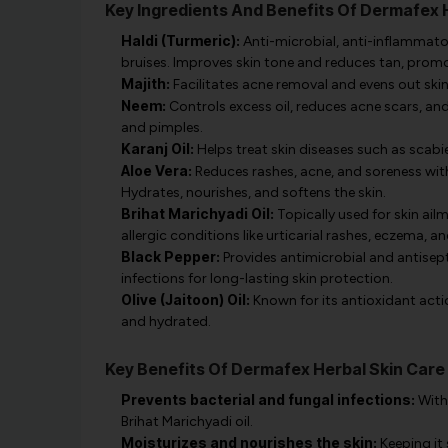
Key Ingredients And Benefits Of Dermafex 
Haldi (Turmeric):
Anti-microbial, anti-inflammatory
bruises. Improves skin tone and reduces tan, prom
Majith:
Facilitates acne removal and evens out skin 
Neem:
Controls excess oil, reduces acne scars, an
and pimples.
Karanj Oil:
Helps treat skin diseases such as scabies
Aloe Vera:
Reduces rashes, acne, and soreness with 
Hydrates, nourishes, and softens the skin.
Brihat Marichyadi Oil:
Topically used for skin ailm
allergic conditions like urticarial rashes, eczema, an
Black Pepper:
Provides antimicrobial and antisept
infections for long-lasting skin protection.
Olive (Jaitoon) Oil:
Known for its antioxidant action
and hydrated.
Key Benefits Of Dermafex Herbal Skin Care
Prevents bacterial and fungal infections:
With 
Brihat Marichyadi oil.
Moisturizes and nourishes the skin:
Keeping it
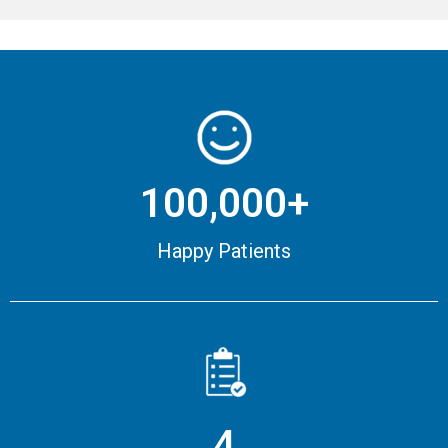
100,000+
Happy Patients
4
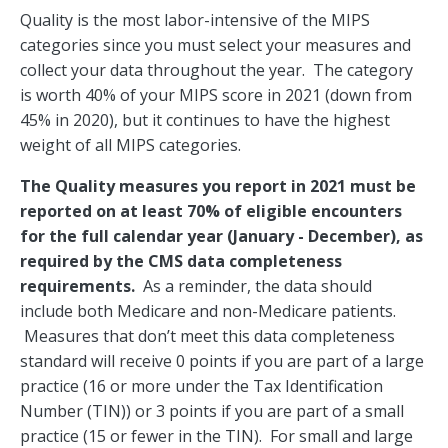
Quality is the most labor-intensive of the MIPS
categories since you must select your measures and
collect your data throughout the year.
The category
is worth 40% of your MIPS score in 2021 (down from
45% in 2020), but it continues to have the highest
weight of all MIPS categories.
The Quality measures you report in 2021 must be
reported on at least 70% of eligible encounters
for the full calendar year (January - December), as
required by the CMS data completeness
requirements.
As a reminder, the data should
include both Medicare and non-Medicare patients.
Measures that don’t meet this data completeness
standard will receive 0 points if you are part of a large
practice (16 or more under the Tax Identification
Number (TIN)) or 3 points if you are part of a small
practice (15 or fewer in the TIN). For small and large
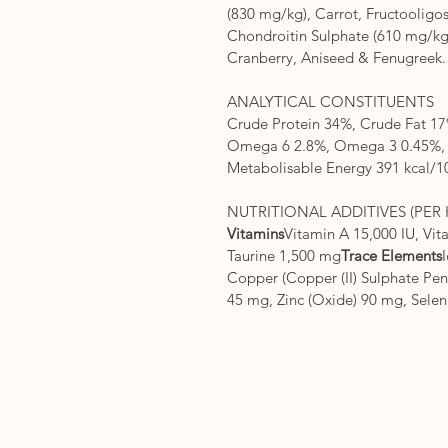
(830 mg/kg), Carrot, Fructooligo
Chondroitin Sulphate (610 mg/kg
Cranberry, Aniseed & Fenugreek.
ANALYTICAL CONSTITUENTS
Crude Protein 34%, Crude Fat 17
Omega 6 2.8%, Omega 3 0.45%, C
Metabolisable Energy 391 kcal/1
NUTRITIONAL ADDITIVES (PER 
Vitamins
Vitamin A 15,000 IU, Vit
Taurine 1,500 mg
Trace Elements
Copper (Copper (II) Sulphate Pen
45 mg, Zinc (Oxide) 90 mg, Sele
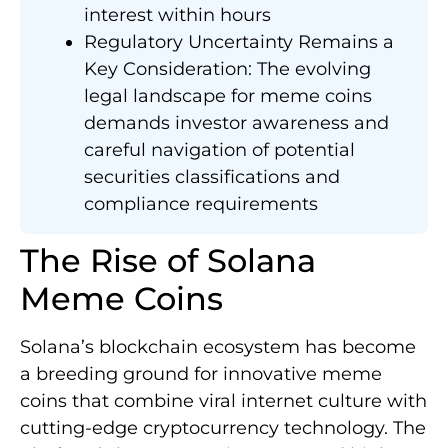
interest within hours
Regulatory Uncertainty Remains a
Key Consideration: The evolving
legal landscape for meme coins
demands investor awareness and
careful navigation of potential
securities classifications and
compliance requirements
The Rise of Solana
Meme Coins
Solana’s blockchain ecosystem has become
a breeding ground for innovative meme
coins that combine viral internet culture with
cutting-edge cryptocurrency technology. The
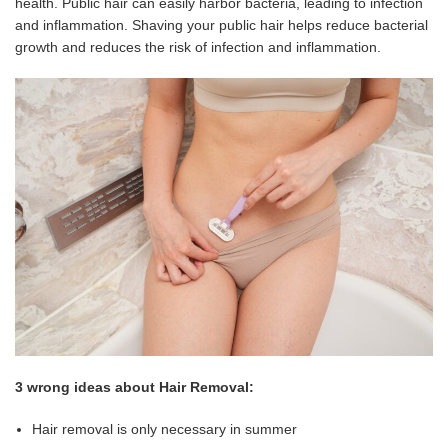
health. Public hair can easily harbor bacteria, leading to infection
and inflammation. Shaving your public hair helps reduce bacterial
growth and reduces the risk of infection and inflammation.
3 wrong ideas about Hair Removal:
Hair removal is only necessary in summer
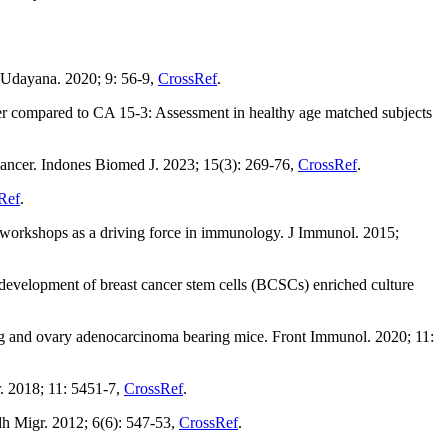
 Udayana. 2020; 9: 56-9,
CrossRef
.
r compared to CA 15-3: Assessment in healthy age matched subjects
 cancer. Indones Biomed J. 2023; 15(3): 269-76,
CrossRef
.
Ref
.
workshops as a driving force in immunology. J Immunol. 2015;
, development of breast cancer stem cells (BCSCs) enriched culture
ng and ovary adenocarcinoma bearing mice. Front Immunol. 2020; 11:
. 2018; 11: 5451-7,
CrossRef
.
dh Migr. 2012; 6(6): 547-53,
CrossRef
.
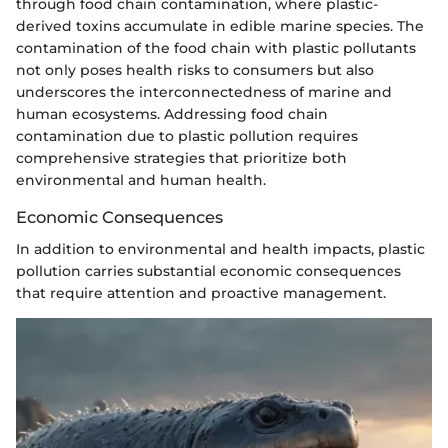
through food chain contamination, where plastic-
derived toxins accumulate in edible marine species. The
contamination of the food chain with plastic pollutants
not only poses health risks to consumers but also
underscores the interconnectedness of marine and
human ecosystems. Addressing food chain
contamination due to plastic pollution requires
comprehensive strategies that prioritize both
environmental and human health.
Economic Consequences
In addition to environmental and health impacts, plastic
pollution carries substantial economic consequences
that require attention and proactive management.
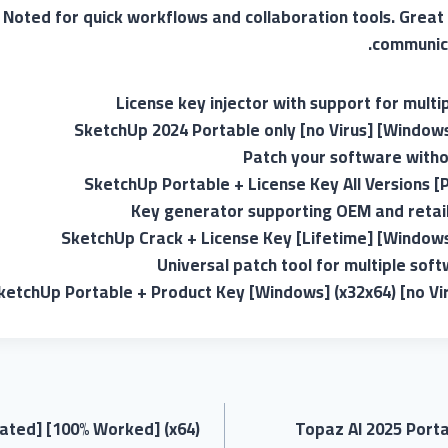
. Noted for quick workflows and collaboration tools. Great 
communica
License key injector with support for multi
SketchUp 2024 Portable only [no Virus] [Window
Patch your software withou
SketchUp Portable + License Key All Versions [P
Key generator supporting OEM and retail
SketchUp Crack + License Key [Lifetime] [Window
Universal patch tool for multiple sof
ketchUp Portable + Product Key [Windows] (x32x64) [no Vi
ated] [100% Worked] (x64)
Topaz AI 2025 Port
========
■ **Exercise aim**:
Please provide a faithful transcription of all the data, pictures excluded.

■ **Response area**:
Key Ingredients And Benefits Of Dermafex 
Haldi (Turmeric):
Anti-microbial, anti-inflammatory
bruises. Improves skin tone and reduces tan, prom
Majith:
Facilitates acne removal and evens out skin 
Neem:
Controls excess oil, reduces acne scars, an
and pimples.
Karanj Oil:
Helps treat skin diseases such as scabies
Aloe Vera:
Reduces rashes, acne, and soreness with 
Hydrates, nourishes, and softens the skin.
Brihat Marichyadi Oil:
Topically used for skin ailm
allergic conditions like urticarial rashes, eczema, an
Black Pepper:
Provides antimicrobial and antisept
infections for long-lasting skin protection.
Olive (Jaitoon) Oil:
Known for its antioxidant action
and hydrated.
Key Benefits Of Dermafex Herbal Skin Care
Prevents bacterial and fungal infections:
With 
Brihat Marichyadi oil.
Moisturizes and nourishes the skin:
Keeping it
100,000+
Happy Patients
4
Quality is the most labor-intensive of the MIPS
categories since you must select your measures and
collect your data throughout the year.
The category
is worth 40% of your MIPS score in 2021 (down from
45% in 2020), but it continues to have the highest
weight of all MIPS categories.
The Quality measures you report in 2021 must be
reported on at least 70% of eligible encounters
for the full calendar year (January - December), as
required by the CMS data completeness
requirements.
As a reminder, the data should
include both Medicare and non-Medicare patients.
Measures that don’t meet this data completeness
standard will receive 0 points if you are part of a large
practice (16 or more under the Tax Identification
Number (TIN)) or 3 points if you are part of a small
practice (15 or fewer in the TIN). For small and large
(830 mg/kg), Carrot, Fructooligo
Chondroitin Sulphate (610 mg/kg
Cranberry, Aniseed & Fenugreek.
ANALYTICAL CONSTITUENTS
Crude Protein 34%, Crude Fat 17
Omega 6 2.8%, Omega 3 0.45%, C
Metabolisable Energy 391 kcal/1
NUTRITIONAL ADDITIVES (PER 
Vitamins
Vitamin A 15,000 IU, Vit
Taurine 1,500 mg
Trace Elements
Copper (Copper (II) Sulphate Pen
45 mg, Zinc (Oxide) 90 mg, Sele
interest within hours
Regulatory Uncertainty Remains a
Key Consideration: The evolving
legal landscape for meme coins
demands investor awareness and
careful navigation of potential
securities classifications and
compliance requirements
The Rise of Solana
Meme Coins
Solana’s blockchain ecosystem has become
a breeding ground for innovative meme
coins that combine viral internet culture with
cutting-edge cryptocurrency technology. The
health. Public hair can easily harbor bacteria, leading to infection
and inflammation. Shaving your public hair helps reduce bacterial
growth and reduces the risk of infection and inflammation.
3 wrong ideas about Hair Removal:
Hair removal is only necessary in summer
 Udayana. 2020; 9: 56-9,
CrossRef
.
r compared to CA 15-3: Assessment in healthy age matched subjects
 cancer. Indones Biomed J. 2023; 15(3): 269-76,
CrossRef
.
Ref
.
workshops as a driving force in immunology. J Immunol. 2015;
, development of breast cancer stem cells (BCSCs) enriched culture
ng and ovary adenocarcinoma bearing mice. Front Immunol. 2020; 11:
. 2018; 11: 5451-7,
CrossRef
.
dh Migr. 2012; 6(6): 547-53,
CrossRef
.
through food chain contamination, where plastic-
derived toxins accumulate in edible marine species. The
contamination of the food chain with plastic pollutants
not only poses health risks to consumers but also
underscores the interconnectedness of marine and
human ecosystems. Addressing food chain
contamination due to plastic pollution requires
comprehensive strategies that prioritize both
environmental and human health.
Economic Consequences
In addition to environmental and health impacts, plastic
pollution carries substantial economic consequences
that require attention and proactive management.
. Noted for quick workflows and collaboration tools. Great 
communica
License key injector with support for multi
SketchUp 2024 Portable only [no Virus] [Window
Patch your software withou
SketchUp Portable + License Key All Versions [P
Key generator supporting OEM and retail
SketchUp Crack + License Key [Lifetime] [Window
Universal patch tool for multiple sof
ketchUp Portable + Product Key [Windows] (x32x64) [no Vi
ated] [100% Worked] (x64)
Topaz AI 2025 Port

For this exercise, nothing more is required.